Data extracted from a collection
__________________________________________________

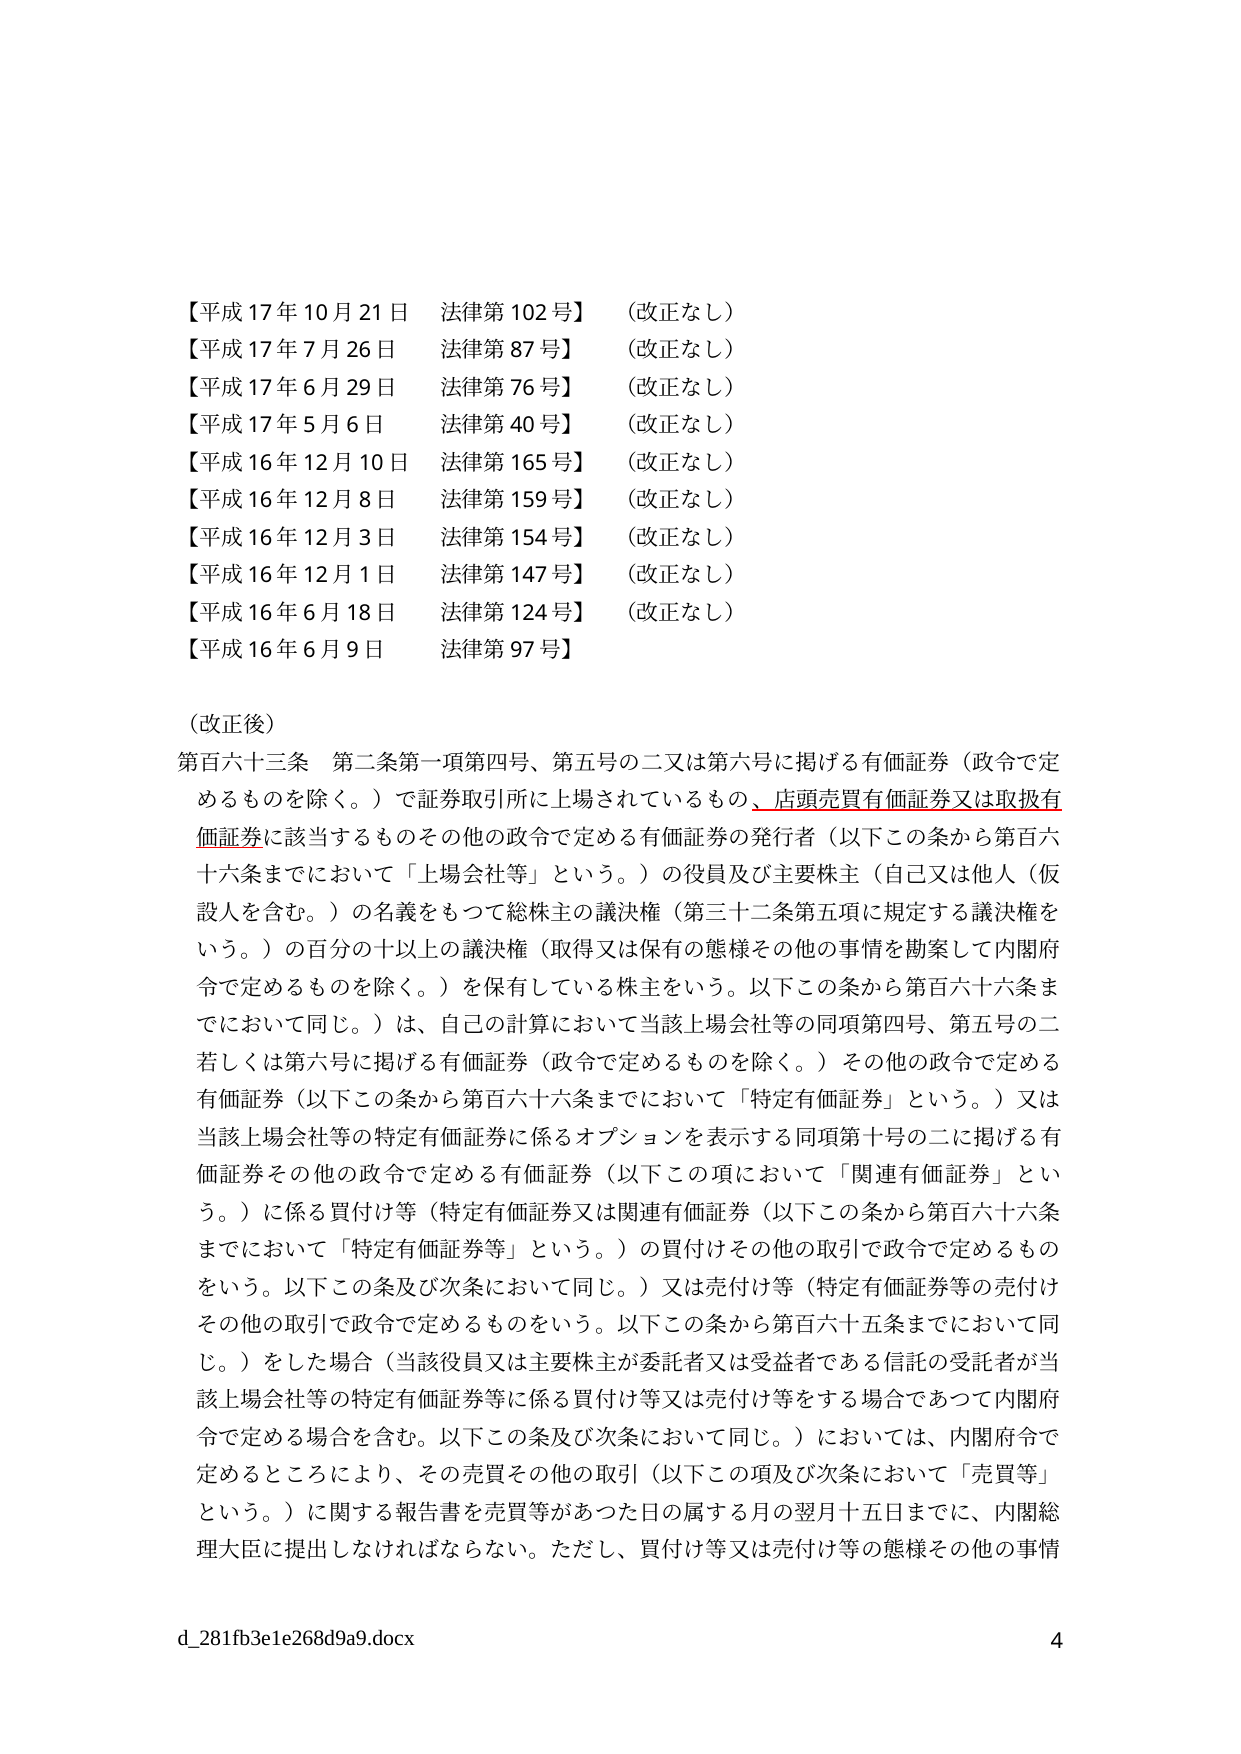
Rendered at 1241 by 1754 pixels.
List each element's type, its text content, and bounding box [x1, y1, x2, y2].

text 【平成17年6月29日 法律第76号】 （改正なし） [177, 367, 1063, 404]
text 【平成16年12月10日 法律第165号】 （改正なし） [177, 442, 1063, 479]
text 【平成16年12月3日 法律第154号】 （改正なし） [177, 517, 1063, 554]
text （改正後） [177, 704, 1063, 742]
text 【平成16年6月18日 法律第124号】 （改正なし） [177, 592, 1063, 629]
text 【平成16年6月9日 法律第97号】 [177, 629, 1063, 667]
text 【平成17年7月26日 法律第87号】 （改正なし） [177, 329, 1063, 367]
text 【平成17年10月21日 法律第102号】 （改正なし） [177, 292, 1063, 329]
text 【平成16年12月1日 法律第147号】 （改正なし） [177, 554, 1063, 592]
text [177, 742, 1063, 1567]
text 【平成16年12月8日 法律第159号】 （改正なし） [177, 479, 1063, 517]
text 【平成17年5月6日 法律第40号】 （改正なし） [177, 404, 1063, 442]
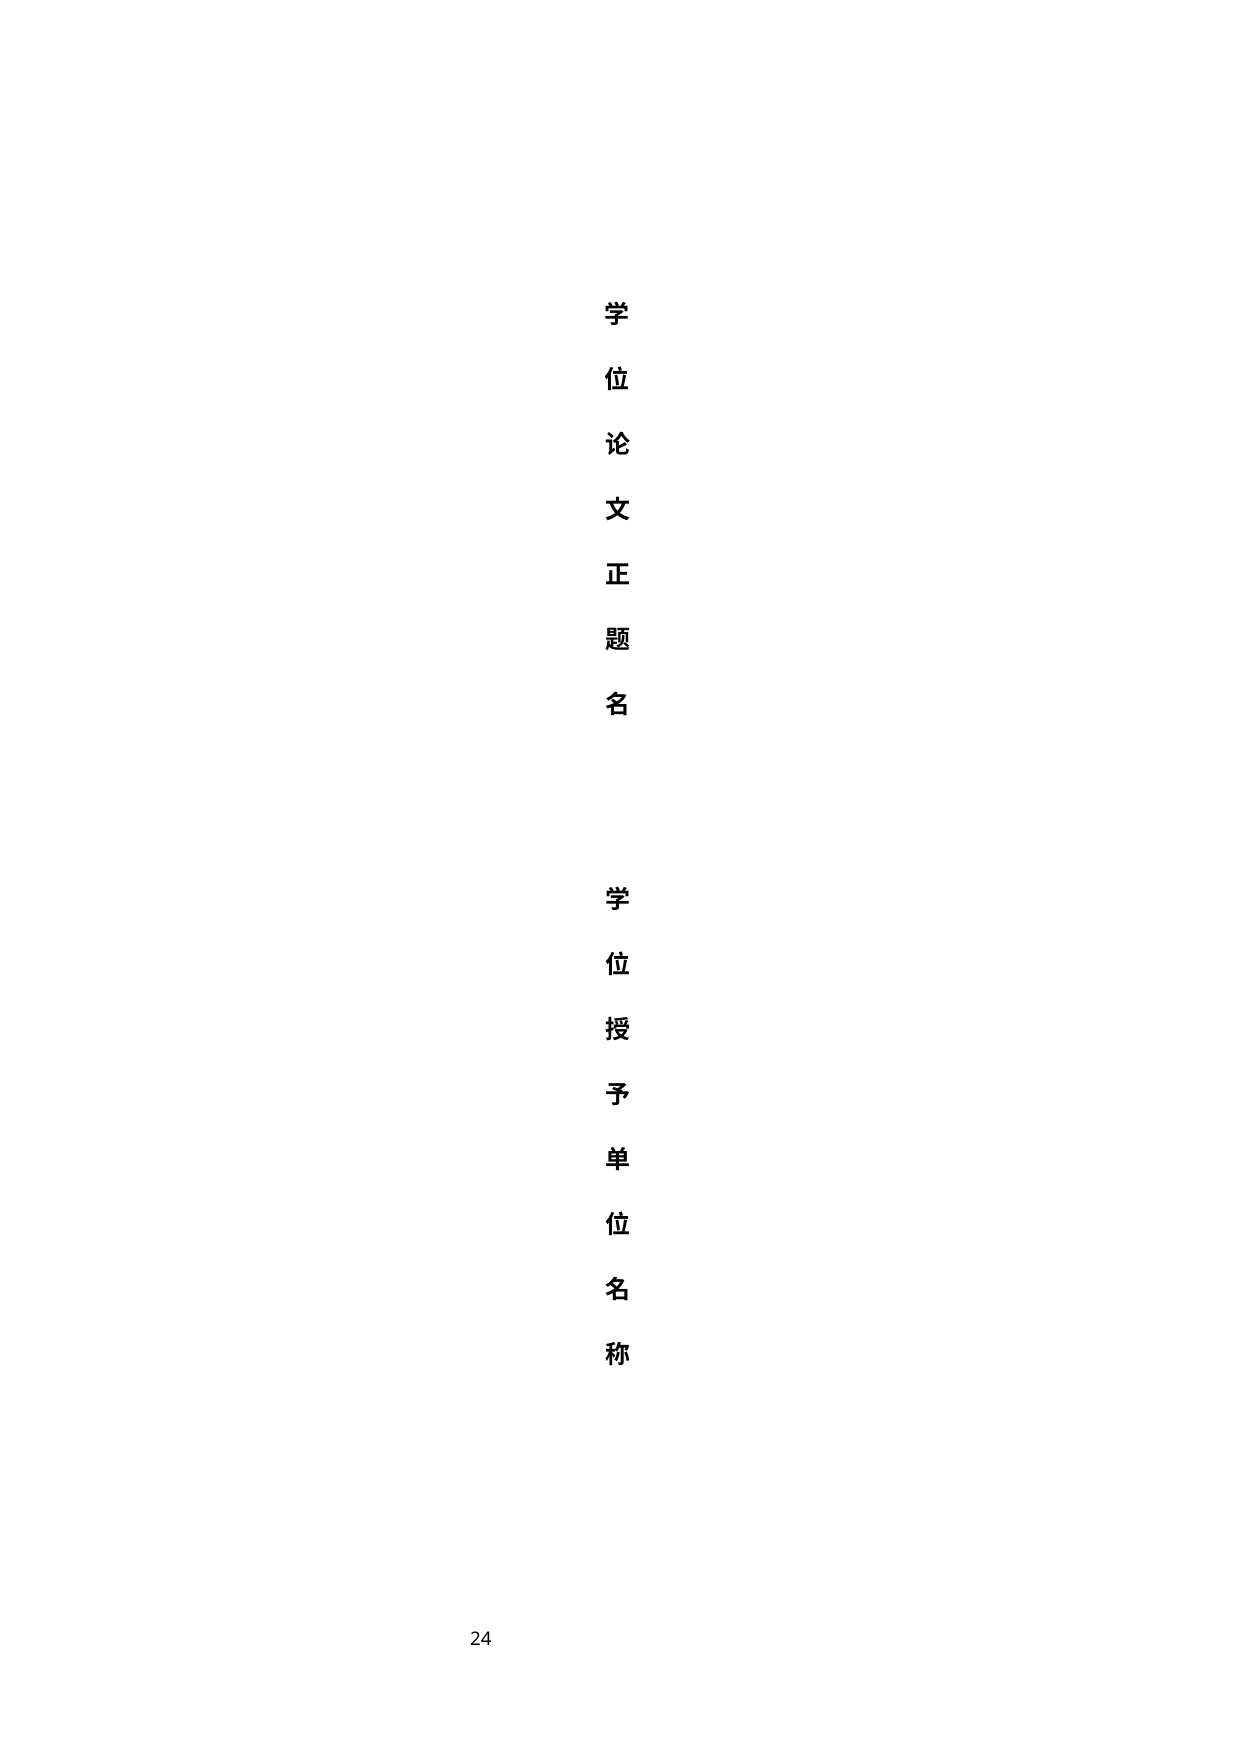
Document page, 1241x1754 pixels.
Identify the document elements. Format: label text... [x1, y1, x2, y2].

__________________________________________________

WHAT YOU WILL DO
Nothing may be altered when you restate the records, but every picture must be dropped.

YOUR RESPONSE
Rendered at 1241 by 1754 pixels.
List each element's type, its text content, and bounding box [x1, y1, x2, y2].

text 【平成17年6月29日 法律第76号】 （改正なし） [177, 367, 1063, 404]
text 【平成16年12月10日 法律第165号】 （改正なし） [177, 442, 1063, 479]
text 【平成16年12月3日 法律第154号】 （改正なし） [177, 517, 1063, 554]
text （改正後） [177, 704, 1063, 742]
text 【平成16年6月18日 法律第124号】 （改正なし） [177, 592, 1063, 629]
text 【平成16年6月9日 法律第97号】 [177, 629, 1063, 667]
text 【平成17年7月26日 法律第87号】 （改正なし） [177, 329, 1063, 367]
text 【平成17年10月21日 法律第102号】 （改正なし） [177, 292, 1063, 329]
text 【平成16年12月1日 法律第147号】 （改正なし） [177, 554, 1063, 592]
text [177, 742, 1063, 1567]
text 【平成16年12月8日 法律第159号】 （改正なし） [177, 479, 1063, 517]
text 【平成17年5月6日 法律第40号】 （改正なし） [177, 404, 1063, 442]
Document page, 1241x1754 pixels.
Identify the document elements. Format: label text... [x1, y1, x2, y2].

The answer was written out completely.